MacDonald keeps the initial 10-step to-do list from Pink Olive School she’d found in her initial research pinned on her office wall “as a reminder to just take it one step at a time.” The critical elements included:

  • Focus-testing designs among a small group of Facebook friends. “I launched the ones that received positive engagement, and created more designs that cultivated the same feeling of connection.”
  • Creating a logo by collaborating with a local wedding stationary designer.
  • Registering with an e-commerce platform and opening retail channels on Etsy and Facebook.
  • Hiring a photographer to do branding and product photography.
  • On-the-ground market research: “I started by asking 10 stores locally, and once we had a few on board, it gave me the courage to reach out into other markets.” MacDonald said.
  • Asking for help: When some stores asked for barcodes and stands, she took to Twitter to find a retail mentor. She was then connected with people that helped her to create universal product codes and retail displays in less than a week.
  • Cultivating press relationships: She found the names of writers who had covered topics related to her business, and wrote personal notes to those reporters. Every single one responded, and several wrote stories. (Including this one.)

Advice to others

MacDonald’s advice is applicable to anyone who wants to start a business or side hustle, no matter what’s for sale.

  • Keep it simple: “You are going to want to throw every idea, thought and intention into what you’re creating. Focus on what connects you to others, and what delights your consumers ,” she says.
  • You can do anything, but you can’t do everything: “It truly does take a village to raise a business. From day one, we have been so fortunate to have the support of entrepreneurs in our region. Whether we needed guidance in retailing, exporting, branding, finance or law, business professionals in our region make time for aspiring entrepreneurs. We also have had tremendous support from our colleagues, family, friends, and of course, our customers.”
  • Ask: “This is truly the one thing that has made the biggest impact on the success of our business. I have asked for advice, feedback, opportunities to collaborate, retail partnerships, and press opportunities. When we get stuck, I seek out experienced entrepreneurs that epitomize success and I ask them for help. Things don’t just happen on their own. It can be tempting to look at someone’s success and think, ‘they’re so lucky,’ but there are so many hours spent asking for the opportunities that you see happening for them.
  • Aim for progress, not perfection : "When we launched this business, we only had three or four designs in each collection. I told myself for months that I needed to wait until I had 50 designs until I could share them with people. Truly, I was just looking for any excuse not to have to hit ‘start.’ ‘Start’ meant people could judge me, ‘start’ meant being vulnerable. Perfection is just fear dressed up in pretty clothes; the stories you tell yourself about why you cannot start now are simply not true.”

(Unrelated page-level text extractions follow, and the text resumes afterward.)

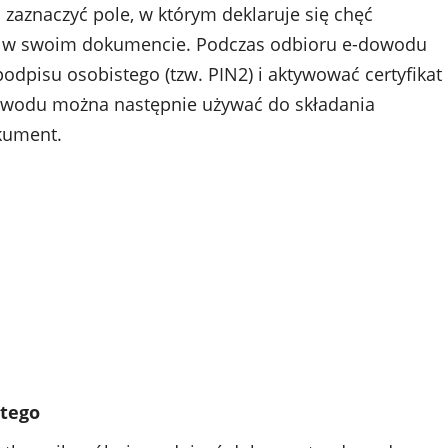
aznaczyć pole, w którym deklaruje się chęć
go w swoim dokumencie. Podczas odbioru e-dowodu
podpisu osobistego (tzw. PIN2) i aktywować certyfikat
dowodu można następnie używać do składania
kument.
stego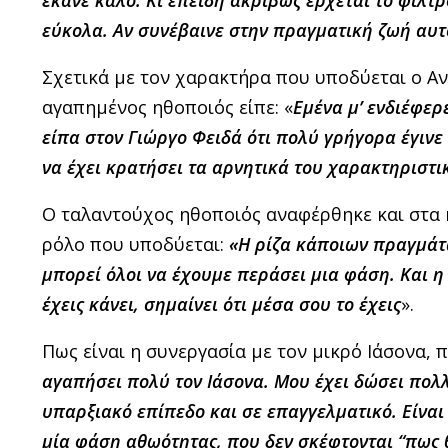
εύκολα. Αν συνέβαινε στην πραγματική ζωή αυτ
Σχετικά με τον χαρακτήρα που υποδύεται ο Αν
αγαπημένος ηθοποιός είπε: «
Εμένα μ’ ενδιέφερ
είπα στον Γιώργο Φειδά ότι πολύ γρήγορα έγινε
να έχει κρατήσει τα αρνητικά του χαρακτηριστι
Ο ταλαντούχος ηθοποιός αναφέρθηκε και στα κ
ρόλο που υποδύεται:
«
H
ρίζα κάποιων πραγμάτω
μπορεί όλοι να έχουμε περάσει μια φάση. Και η 
έχεις κάνει, σημαίνει ότι μέσα σου το έχεις
».
Πως είναι η συνεργασία με τον μικρό Ιάσονα, 
αγαπήσει πολύ τον Ιάσονα.
Μου έχει δώσει πολ
υπαρξιακό επίπεδο και σε επαγγελματικό.
Είναι
μία φάση αθωότητας, που δεν σκέφτονται “πως 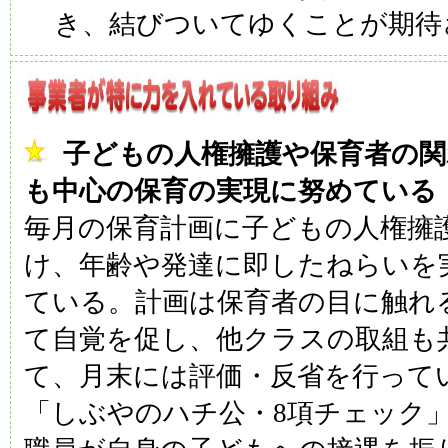
き、結びついてゆくことが期待
子どもの人権擁護や保育者の関
も中心の保育の実現に努めている
毎月の保育計画に子どもの人権擁
け、年齢や発達に即したねらいを
ている。計画は保育者の目に触れ
て自覚を促し、他クラスの取組も
て、月末には評価・反省を行って
「しぶやのハチ公・8項チェック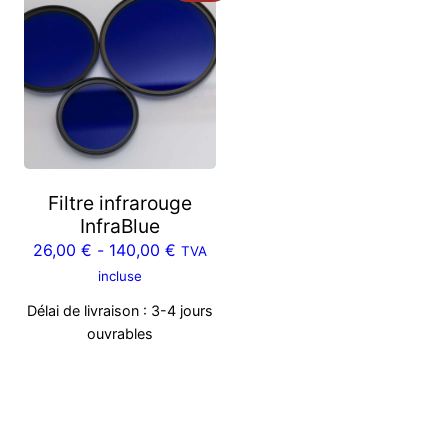
Filtre infrarouge
InfraBlue
26,00
€
-
140,00
€
TVA
incluse
Délai de livraison :
3-4 jours
ouvrables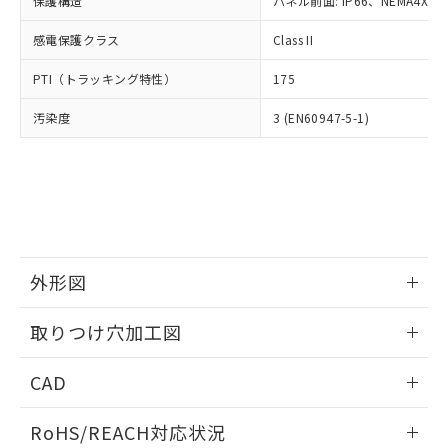
保護構造
パネル前面: IP66、NEMA4X, N
オムロン制御機器販売店や当社販売拠
フタル酸エステル類の４物質については閾値を超える意
武器並びにこれらの製造装置等に一切
いては、お客様のお取引先、ま
図的な使用がないことを確認しています。
点は「
販売ネットワーク
」をご確認
※2 環境保護使用期限
使用いたしません。
感電保護クラス
Class II
たはお客様担当のオムロン制御
ください。
当社は、貴社製品を第三者に販売する
機器販売店・当社販売員にご確
在庫状況および標準価格結果を当社の
※2 対応予定月
「ｅ」：有害物質（10物質）のすべてが基
PTI（トラッキング特性）
175
場合は、上記1、2および3の内容を当
認ください)
事前の承諾なく第三者に漏洩または開
準値以下であることを示します。
該第三者に通知します。また当社は、
示しないようお願いします。
汚染度
3 (EN60947-5-1)
部品在庫の切り替え状況などにより、予定
「10」：通常の使用状況下において有害物
販売先および販売に係わる関係者が違
マイパーツ機能（部品リスト作成サー
空
受注生産機種、また在庫状況の
月が前後することがあります。
質が外部に漏えいし、環境に深刻な影響を
法に輸出するおそれがある場合は、取
ビス）をご利用いただくには、I-Web
白
情報を公開していない機種
及ぼさない年数を意味します。
り引きをいたしません。
メンバーズにご登録されている必要が
「－」：未確認です。当社販売部門へお問
あります。
い合わせください。
お客様が当ウェブサイト上で当社にご
※3 非含有証明書ダウンロード
登録された部品リストについて、当社
および当社の共同利用者が、当社の製
下記の非含有証明書をダウンロードするこ
品・サービスに関するお客様との取
外形図
とができます。
合意する
キャンセル
引・商談に必要な範囲で利用すること
をご了承ください。
情報更新：2026/05/21
取りつけ穴加工図
EU RoHS指令（10物質）の非含有証明書
※当社の共同利用者とは、
"個人情報
51物質の非含有証明書（当社基準）
の共同利用に関して"
の「1.共同利
情報更新：2026/05/21
※本証明書は発行日時点で非含有を証明す
CAD
用者の範囲」に記載されている法人を
るもので、過去に遡って非含有を証明する
指します。
ものではありません。
ログイン/会員登録いただくと、CADデータをダウンロー
RoHS/REACH対応状況
また、RoHS指令のフタル酸エステル類４
ドすることができます。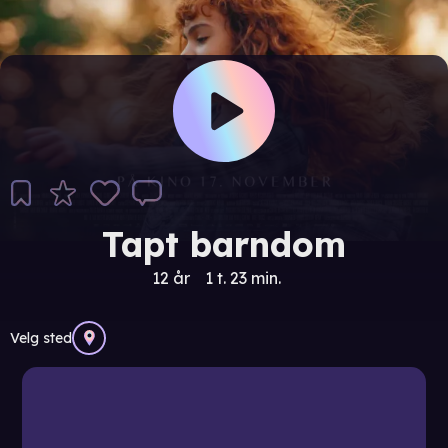
Tapt barndom
12 år
1 t. 23 min.
Velg sted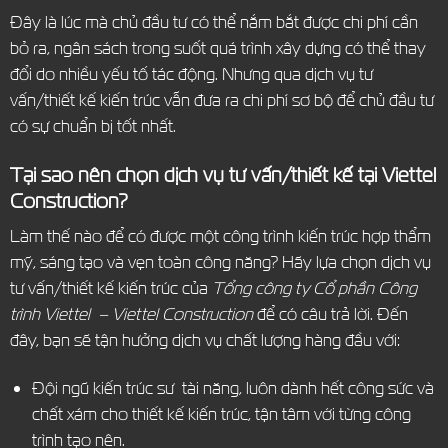
Đây là lúc mà chủ đầu tư có thể nắm bắt được chi phí cần
bỏ ra, ngân sách trong suốt quá trình xây dựng có thể thay
đổi do nhiều yếu tố tác động. Nhưng qua dịch vụ tư
vấn/thiết kế kiến trúc vẫn đưa ra chi phí sơ bộ để chủ đầu tư
có sự chuẩn bị tốt nhất.
Tại sao nên chọn dịch vụ tư vấn/thiết kế tại Viettel
Construction?
Làm thế nào để có được một công trình kiến trúc hợp thẩm
mỹ, sáng tạo và vẹn toàn công năng? Hãy lựa chọn dịch vụ
tư vấn/thiết kế kiến trúc của
Tổng công ty Cổ phần Công
trình Viettel – Viettel Construction
để có câu trả lời. Đến
đây, bạn sẽ tận hưởng dịch vụ chất lượng hàng đầu với:
Đội ngũ kiến trúc sư tài năng, luôn dành hết công sức và
chất xám cho thiết kế kiến trúc, tận tâm với từng công
trình tạo nên.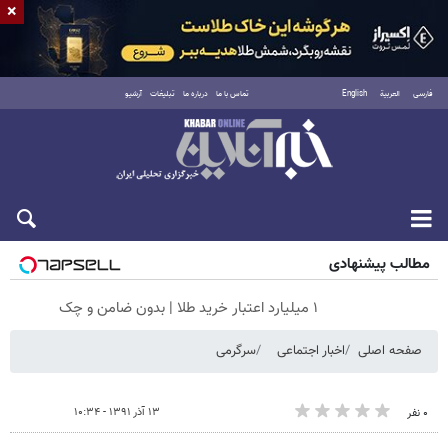
×
فارسی
العربية
English
تماس با ما
درباره ما
تبلیغات
آرشیو
جمعه ۱۶ مرداد ۱۴۰۵
مطالب پیشنهادی
۱ میلیارد اعتبار خرید طلا | بدون ضامن و چک
صفحه اصلی
اخبار اجتماعی
سرگرمی
۱۳ آذر ۱۳۹۱ - ۱۰:۳۴
۰ نفر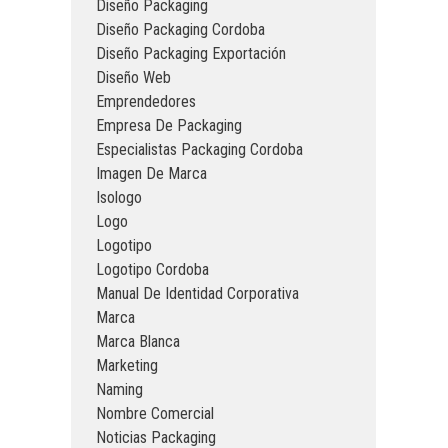
Diseño Packaging
Diseño Packaging Cordoba
Diseño Packaging Exportación
Diseño Web
Emprendedores
Empresa De Packaging
Especialistas Packaging Cordoba
Imagen De Marca
Isologo
Logo
Logotipo
Logotipo Cordoba
Manual De Identidad Corporativa
Marca
Marca Blanca
Marketing
Naming
Nombre Comercial
Noticias Packaging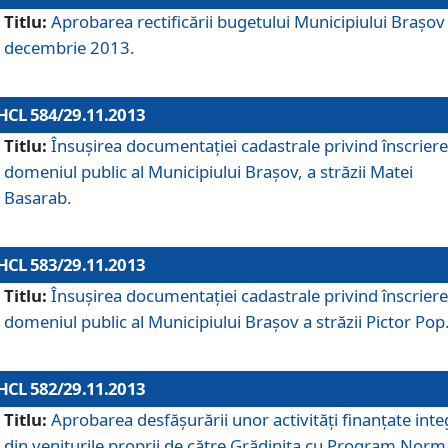
Titlu:
Aprobarea rectificării bugetului Municipiului Braşov 
decembrie 2013.
HCL 584/29.11.2013
Titlu:
Însuşirea documentaţiei cadastrale privind înscriere
domeniul public al Municipiului Braşov, a străzii Matei
Basarab.
HCL 583/29.11.2013
Titlu:
Însuşirea documentaţiei cadastrale privind înscriere
domeniul public al Municipiului Braşov a străzii Pictor Pop
HCL 582/29.11.2013
Titlu:
Aprobarea desfăşurării unor activităţi finanţate inte
din veniturile proprii de către Grădiniţa cu Program Norm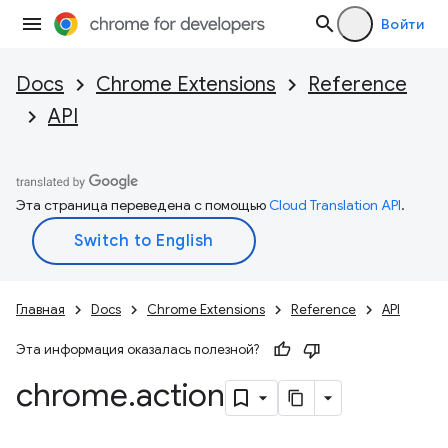
Войти
Docs
Chrome Extensions
Reference
API
Эта страница переведена с помощью
Cloud Translation API
.
Главная
Docs
Chrome Extensions
Reference
API
Эта информация оказалась полезной?
chrome
.
action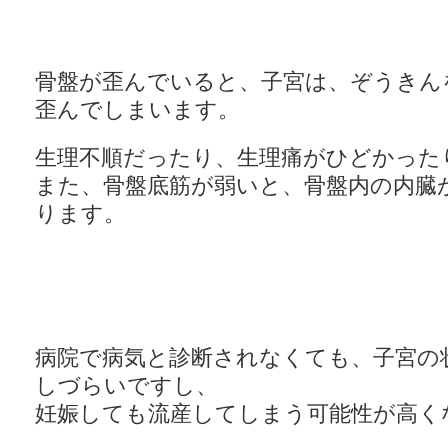
骨盤が歪んでいると、子宮は、ぞうきん
歪んでしまいます。
生理不順だったり、生理痛がひどかった
また、骨盤底筋が弱いと、骨盤内の内臓
ります。
病院で病気と診断されなくても、子宮の
しづらいですし、
妊娠しても流産してしまう可能性が高く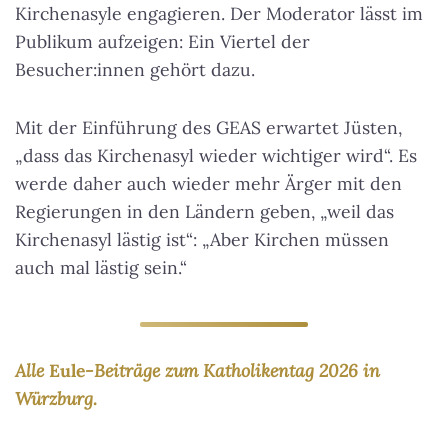
Kirchenasyle engagieren. Der Moderator lässt im
Publikum aufzeigen: Ein Viertel der
Besucher:innen gehört dazu.
Mit der Einführung des GEAS erwartet Jüsten,
„dass das Kirchenasyl wieder wichtiger wird“. Es
werde daher auch wieder mehr Ärger mit den
Regierungen in den Ländern geben, „weil das
Kirchenasyl lästig ist“: „Aber Kirchen müssen
auch mal lästig sein.“
Alle
Eule
-Beiträge zum Katholikentag 2026 in
Würzburg.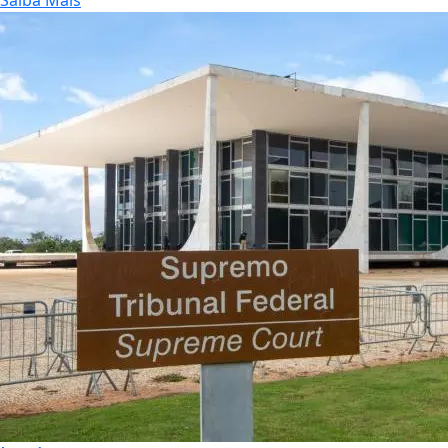
Saiba Mais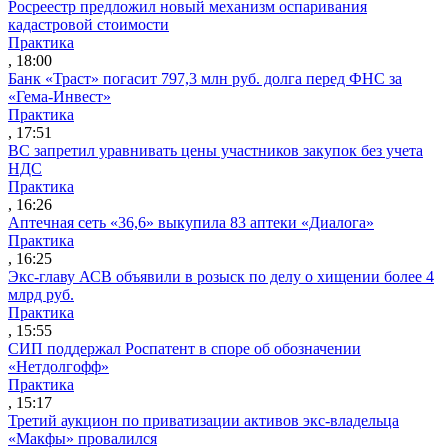
Росреестр предложил новый механизм оспаривания
кадастровой стоимости
Практика
, 18:00
Банк «Траст» погасит 797,3 млн руб. долга перед ФНС за
«Гема-Инвест»
Практика
, 17:51
ВС запретил уравнивать цены участников закупок без учета
НДС
Практика
, 16:26
Аптечная сеть «36,6» выкупила 83 аптеки «Диалога»
Практика
, 16:25
Экс-главу АСВ объявили в розыск по делу о хищении более 4
млрд руб.
Практика
, 15:55
СИП поддержал Роспатент в споре об обозначении
«Нетдолгофф»
Практика
, 15:17
Третий аукцион по приватизации активов экс-владельца
«Макфы» провалился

It seems like it was perfect from the start, but that’s only because they asked for—and got help—every step of the way. Sometimes we tell ourselves stories about how ‘they won’t write or call me back,’ but it’s just not true. You really never know until you ask,” MacDonald says.

The worst setback was a computer virus that wiped out her archives. “We lost every single design file I had made for Halifax Paper Hearts. I had to recreate everything from scratch, but in the end it only made me rethink every document and recreate better materials,” MacDonald said.

In addition to expanding her retail base, MacDonald says her absolute win would be “revisiting the stores that I searched on the day of my aunt’s wedding, and seeing our LGBT designs on their shelves.”